P(2B and 2G) = BBGGB or BBGGG

P(2B and 2G) = P(BBGGB) + P(BBGGG)

                      = 0.03125 + 0.03125

                      = 0.0625

• For finding percentage multiply the probability by 100:                            = 0.0625 *  100 = 6.25%

Hence, the percentage of families having 2 boys and 2 girls is 6.25%

b) For at least 1 boy

•   The combination of children could be:

             BGGGG or BBGGG or BBBGG or BBBBG or BBBBB

probability of children being  BGGGG

   P(BGGGG) = 0.5 *  0.5 * 0.5 * 0.5 * 0.5

                      = 0.03125

probability of children being  BBGGG

   P(BBGGG) = 0.5 *  0.5 * 0.5 * 0.5 * 0.5

                      = 0.03125

probability of children being  BBBGG

   P(BBBGG) = 0.5 *  0.5 * 0.5 * 0.5 * 0.5

                      = 0.03125

probability of children being  BBBBG

   P(BBBBG) = 0.5 *  0.5 * 0.5 * 0.5 * 0.5

                      = 0.03125

probability of children being  BBBBB

   P(BBBBB) = 0.5 *  0.5 * 0.5 * 0.5 * 0.5

                      = 0.03125

At least 1 boy =  BGGGG or BBGGG or BBBGG or BBBBG or BBBBB

P(At least 1 boy)= P(BGGGG) + P(BBGGG) + P(BBBGG) + P(BBBBG) +                  P(BBBBB)

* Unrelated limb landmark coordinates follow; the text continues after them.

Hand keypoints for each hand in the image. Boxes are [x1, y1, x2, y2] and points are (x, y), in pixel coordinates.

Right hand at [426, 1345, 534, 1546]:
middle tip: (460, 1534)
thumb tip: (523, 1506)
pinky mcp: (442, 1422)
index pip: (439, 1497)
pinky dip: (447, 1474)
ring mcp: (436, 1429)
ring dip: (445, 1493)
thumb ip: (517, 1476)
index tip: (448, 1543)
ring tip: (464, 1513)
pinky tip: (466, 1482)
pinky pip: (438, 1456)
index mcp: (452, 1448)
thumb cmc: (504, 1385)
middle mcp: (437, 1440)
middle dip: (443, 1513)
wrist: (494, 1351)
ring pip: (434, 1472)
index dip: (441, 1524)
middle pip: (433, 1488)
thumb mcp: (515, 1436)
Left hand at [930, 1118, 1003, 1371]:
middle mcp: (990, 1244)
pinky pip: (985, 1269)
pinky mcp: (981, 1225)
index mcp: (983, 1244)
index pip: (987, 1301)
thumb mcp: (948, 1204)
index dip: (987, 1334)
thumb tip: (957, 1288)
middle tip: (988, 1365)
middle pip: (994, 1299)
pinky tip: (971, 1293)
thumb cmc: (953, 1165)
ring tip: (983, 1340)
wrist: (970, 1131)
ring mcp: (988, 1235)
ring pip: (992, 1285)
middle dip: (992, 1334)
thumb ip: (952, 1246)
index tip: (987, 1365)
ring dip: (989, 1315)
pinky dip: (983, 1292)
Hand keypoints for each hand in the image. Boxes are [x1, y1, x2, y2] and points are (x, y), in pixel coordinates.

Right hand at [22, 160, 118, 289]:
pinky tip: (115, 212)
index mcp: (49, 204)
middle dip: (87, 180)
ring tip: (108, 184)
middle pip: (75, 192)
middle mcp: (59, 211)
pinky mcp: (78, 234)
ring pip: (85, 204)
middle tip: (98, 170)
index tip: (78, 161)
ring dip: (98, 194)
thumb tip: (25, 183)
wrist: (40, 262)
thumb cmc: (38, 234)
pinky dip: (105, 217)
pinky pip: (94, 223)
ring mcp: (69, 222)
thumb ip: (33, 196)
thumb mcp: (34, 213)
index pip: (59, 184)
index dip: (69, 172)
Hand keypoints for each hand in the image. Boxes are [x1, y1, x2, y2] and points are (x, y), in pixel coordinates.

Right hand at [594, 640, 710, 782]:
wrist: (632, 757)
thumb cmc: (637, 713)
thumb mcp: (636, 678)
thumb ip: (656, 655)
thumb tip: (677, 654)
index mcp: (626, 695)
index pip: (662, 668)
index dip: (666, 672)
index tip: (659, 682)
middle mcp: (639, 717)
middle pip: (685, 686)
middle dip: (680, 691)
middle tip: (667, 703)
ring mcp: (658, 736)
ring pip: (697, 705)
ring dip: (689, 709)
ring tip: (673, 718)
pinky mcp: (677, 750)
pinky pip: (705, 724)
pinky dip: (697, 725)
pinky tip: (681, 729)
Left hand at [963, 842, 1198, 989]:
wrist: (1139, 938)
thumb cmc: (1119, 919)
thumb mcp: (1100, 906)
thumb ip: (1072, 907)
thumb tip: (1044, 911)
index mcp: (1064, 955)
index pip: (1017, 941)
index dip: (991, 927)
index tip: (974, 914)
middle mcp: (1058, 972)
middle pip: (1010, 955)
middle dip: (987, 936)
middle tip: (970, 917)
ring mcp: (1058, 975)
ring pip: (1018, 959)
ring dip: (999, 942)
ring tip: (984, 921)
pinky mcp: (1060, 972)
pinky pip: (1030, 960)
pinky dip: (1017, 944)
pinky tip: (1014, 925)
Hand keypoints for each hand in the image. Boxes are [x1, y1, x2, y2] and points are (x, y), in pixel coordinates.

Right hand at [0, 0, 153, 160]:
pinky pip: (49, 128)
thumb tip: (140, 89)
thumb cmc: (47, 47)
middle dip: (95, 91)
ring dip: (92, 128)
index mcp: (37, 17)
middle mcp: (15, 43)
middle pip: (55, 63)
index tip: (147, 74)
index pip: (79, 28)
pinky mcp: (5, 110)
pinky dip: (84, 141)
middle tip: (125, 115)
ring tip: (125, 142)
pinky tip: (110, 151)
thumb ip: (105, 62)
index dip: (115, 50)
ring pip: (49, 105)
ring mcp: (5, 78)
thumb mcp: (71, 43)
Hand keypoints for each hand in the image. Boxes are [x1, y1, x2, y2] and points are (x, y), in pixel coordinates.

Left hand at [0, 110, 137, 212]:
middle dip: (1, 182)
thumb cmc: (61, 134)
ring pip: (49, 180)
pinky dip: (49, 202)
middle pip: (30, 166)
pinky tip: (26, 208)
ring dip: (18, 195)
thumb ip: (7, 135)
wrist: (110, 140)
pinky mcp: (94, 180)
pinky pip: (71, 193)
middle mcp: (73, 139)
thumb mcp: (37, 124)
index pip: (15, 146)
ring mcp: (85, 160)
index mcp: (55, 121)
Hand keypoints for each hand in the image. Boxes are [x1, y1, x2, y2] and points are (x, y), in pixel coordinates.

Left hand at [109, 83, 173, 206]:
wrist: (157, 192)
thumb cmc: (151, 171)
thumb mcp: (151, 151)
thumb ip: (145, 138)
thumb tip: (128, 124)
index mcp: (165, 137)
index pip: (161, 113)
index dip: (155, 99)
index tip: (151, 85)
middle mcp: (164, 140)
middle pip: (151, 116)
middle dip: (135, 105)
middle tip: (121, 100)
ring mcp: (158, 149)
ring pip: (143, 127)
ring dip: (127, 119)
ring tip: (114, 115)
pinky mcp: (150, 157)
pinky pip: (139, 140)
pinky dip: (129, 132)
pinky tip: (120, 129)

                        = 0.03125 + 0.03125 + 0.03125 + 0.03125 + 0.03125

                        = 0.15625

• For finding percentage multiply the probability by 100:

                        = 0.15625 * 100

                        = 15.625 %

Hence, 15.625% of families have at least one boy as their child.